En
una caminata por la ciudad de Salta, Alfredo Olmedo se topó con un niño que
acompañaba a sus padres mientras vendían medias y sombreros en la vía pública. Nuestro
Diputado Nacional elogió al joven, resaltando lo importante que es para
cualquier persona empezar desde pequeño a comprender como funciona el mundo en
el que se habita. Ese muchacho, además de compartir las tardes de sus
vacaciones escolares con sus padres, está haciendo lo que Juan Bautista Alberdi
denominaba “educación por las cosas”, que no es más que experimentar directamente
el ámbito en donde se producen los intercambios comerciales, el lugar en donde
la demanda se encuentra con al oferta, el sitio en donde las personas ponen a
andar a la vida cotidiana. De esa manera el niño aprenderá que las cosas nunca son gratis, que allí donde hay un derecho hay también una obligación.
Sin
embargo no faltaron quienes, horrorizados por encontrar a alguien que se mueve
a contramano del discurso hegemónico, criticaron a Olmedo. Uno de ellos fue Carlos Morello. Lo de Morello, creo yo, es demagogia. Porque Morello (al igual
que muchos progresistas como él) confunde el concepto de “trabajo” con el de
“explotación”. Hacer la ecuación “trabajo = explotación” es la manera más
escandalosa de impedir la recuperación de la cultura del trabajo, que es, dicho
sea de paso, una de las principales metas del mal denominado “progresismo”.
Ningún niño (y ningún adulto) debería ser explotado, es decir nadie debería
“trabajar” en prostitución, venta de drogas, mendicidad, robo o cualquier otra
actividad indigna. Pero para los progresistas (y Morello es uno de ellos) la
prostitución debe ser legal “para acabar con las redes de trata”, las drogas
deben circular libremente “para no criminalizar a los consumidores”, las cárceles
deben poner en las calles a los que atentan contra la propiedad privada “para reinsertar
a los excluidos”. Es decir, la lógica del progresismo consiste es ser ilógico. Es
por ello que Morello critica a Olmedo, y allí en donde hay alguien construyéndose
un futuro él ve a una víctima.
Hace
cincuenta años atrás uno se encontraba con muchas personas que eran analfabetas
pero que mostraban una gran predisposición a esforzarse y aprender un oficio
para progresar trabajando.

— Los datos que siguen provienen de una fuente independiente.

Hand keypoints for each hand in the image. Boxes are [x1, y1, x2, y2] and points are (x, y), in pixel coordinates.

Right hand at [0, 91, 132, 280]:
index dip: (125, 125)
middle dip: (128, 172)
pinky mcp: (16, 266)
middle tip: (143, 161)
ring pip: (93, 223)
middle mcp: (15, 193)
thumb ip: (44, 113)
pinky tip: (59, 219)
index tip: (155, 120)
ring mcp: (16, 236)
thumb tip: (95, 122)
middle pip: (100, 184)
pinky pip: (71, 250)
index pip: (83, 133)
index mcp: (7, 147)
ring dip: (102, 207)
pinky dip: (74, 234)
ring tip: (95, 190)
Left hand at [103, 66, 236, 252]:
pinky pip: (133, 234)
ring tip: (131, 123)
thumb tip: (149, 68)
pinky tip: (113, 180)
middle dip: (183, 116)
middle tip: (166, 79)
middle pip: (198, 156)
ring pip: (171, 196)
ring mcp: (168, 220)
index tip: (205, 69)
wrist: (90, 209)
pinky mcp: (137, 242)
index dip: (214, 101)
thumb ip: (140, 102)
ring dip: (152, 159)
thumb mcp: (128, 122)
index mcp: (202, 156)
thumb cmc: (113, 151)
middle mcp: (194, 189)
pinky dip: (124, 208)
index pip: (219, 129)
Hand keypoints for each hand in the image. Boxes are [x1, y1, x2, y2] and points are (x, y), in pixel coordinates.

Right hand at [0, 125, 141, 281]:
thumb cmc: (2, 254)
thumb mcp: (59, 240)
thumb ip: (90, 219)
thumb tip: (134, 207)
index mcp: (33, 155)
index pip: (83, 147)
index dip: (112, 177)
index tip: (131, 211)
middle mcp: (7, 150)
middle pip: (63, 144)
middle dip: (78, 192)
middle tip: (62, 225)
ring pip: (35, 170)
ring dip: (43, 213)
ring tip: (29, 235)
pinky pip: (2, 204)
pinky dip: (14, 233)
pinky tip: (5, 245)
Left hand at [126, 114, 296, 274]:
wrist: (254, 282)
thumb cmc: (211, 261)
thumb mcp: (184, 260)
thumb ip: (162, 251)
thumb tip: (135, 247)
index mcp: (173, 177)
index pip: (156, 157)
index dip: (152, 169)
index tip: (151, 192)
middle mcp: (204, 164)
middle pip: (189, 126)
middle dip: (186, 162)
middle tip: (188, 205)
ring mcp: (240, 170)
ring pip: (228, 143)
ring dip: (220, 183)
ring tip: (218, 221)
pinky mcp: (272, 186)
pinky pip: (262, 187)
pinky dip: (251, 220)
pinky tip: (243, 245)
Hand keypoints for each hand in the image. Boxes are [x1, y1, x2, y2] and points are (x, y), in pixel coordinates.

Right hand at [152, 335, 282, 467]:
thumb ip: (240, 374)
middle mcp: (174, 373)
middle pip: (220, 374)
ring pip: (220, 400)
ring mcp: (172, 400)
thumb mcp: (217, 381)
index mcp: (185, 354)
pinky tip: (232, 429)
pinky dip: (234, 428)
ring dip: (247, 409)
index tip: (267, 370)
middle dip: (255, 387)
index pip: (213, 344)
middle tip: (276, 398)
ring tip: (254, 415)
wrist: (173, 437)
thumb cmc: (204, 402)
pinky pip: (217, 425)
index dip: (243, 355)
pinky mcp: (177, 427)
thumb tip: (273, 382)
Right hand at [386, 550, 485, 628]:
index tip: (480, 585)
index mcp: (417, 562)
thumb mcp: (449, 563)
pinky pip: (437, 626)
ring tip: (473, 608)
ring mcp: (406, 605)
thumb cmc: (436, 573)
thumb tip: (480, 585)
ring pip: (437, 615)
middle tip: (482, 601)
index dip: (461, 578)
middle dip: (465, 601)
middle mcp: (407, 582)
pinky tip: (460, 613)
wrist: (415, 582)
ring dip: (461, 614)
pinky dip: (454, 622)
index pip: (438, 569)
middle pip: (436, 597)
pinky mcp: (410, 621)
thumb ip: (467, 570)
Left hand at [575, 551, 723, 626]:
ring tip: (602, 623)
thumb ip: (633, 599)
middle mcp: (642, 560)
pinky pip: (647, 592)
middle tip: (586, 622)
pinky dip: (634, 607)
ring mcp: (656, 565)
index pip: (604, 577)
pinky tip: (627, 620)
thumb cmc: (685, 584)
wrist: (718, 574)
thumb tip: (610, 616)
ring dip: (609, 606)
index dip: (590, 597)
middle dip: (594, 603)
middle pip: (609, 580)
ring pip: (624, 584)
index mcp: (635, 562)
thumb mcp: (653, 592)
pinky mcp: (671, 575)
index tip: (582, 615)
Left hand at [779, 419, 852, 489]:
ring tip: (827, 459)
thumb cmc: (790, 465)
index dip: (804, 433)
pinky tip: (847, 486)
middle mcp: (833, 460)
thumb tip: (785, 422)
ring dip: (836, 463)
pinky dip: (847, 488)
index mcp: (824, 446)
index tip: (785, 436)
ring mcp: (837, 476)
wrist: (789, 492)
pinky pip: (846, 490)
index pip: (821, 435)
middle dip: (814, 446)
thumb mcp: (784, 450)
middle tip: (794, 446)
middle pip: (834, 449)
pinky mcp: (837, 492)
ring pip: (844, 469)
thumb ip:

Hoy, en cambio, se da en muchos casos la paradoja de
gente que sabe leer y escribir, gente que incluso tiene un título que acredita
que concluyeron los estudios de nivel medio, pero que, pese a ello, no
manifiestan las actitudes necesarias para la vida laboral. Es que el trabajo,
lamentablemente, ya no es percibido como un medio para el progreso personal,
sino que más bien se lo entiende como una carga incómoda que perturba la vida
fácil. Digámoslo claramente: ya casi no se preparan, en la escuela o en la vida
familiar, personas dispuestas a enfrentar el desafío de la vida laboral.
Es
por ello que resulta urgente la recuperación de la cultura del trabajo. Y hay que
hacerlo desde abajo: son los más jóvenes los que más precisan ver que la
recompensa por el esfuerzo es la auténtica autonomía. La responsabilidad, el
orden y la higiene –hábitos que, en la actualidad, muchos consideran
intrascendentes– son un producto de la cultura del trabajo que se transfiere a
la vida cotidiana: hoy en día cuesta muchísimo encontrar jóvenes higiénicos,
ordenados y responsables. Trabajar no es sólo un medio para pagar deudas o
consumir bienes y servicios, es una manera de sentirse libre (algo que, según la opinión progresista, es una barbaridad que no tiene nombre).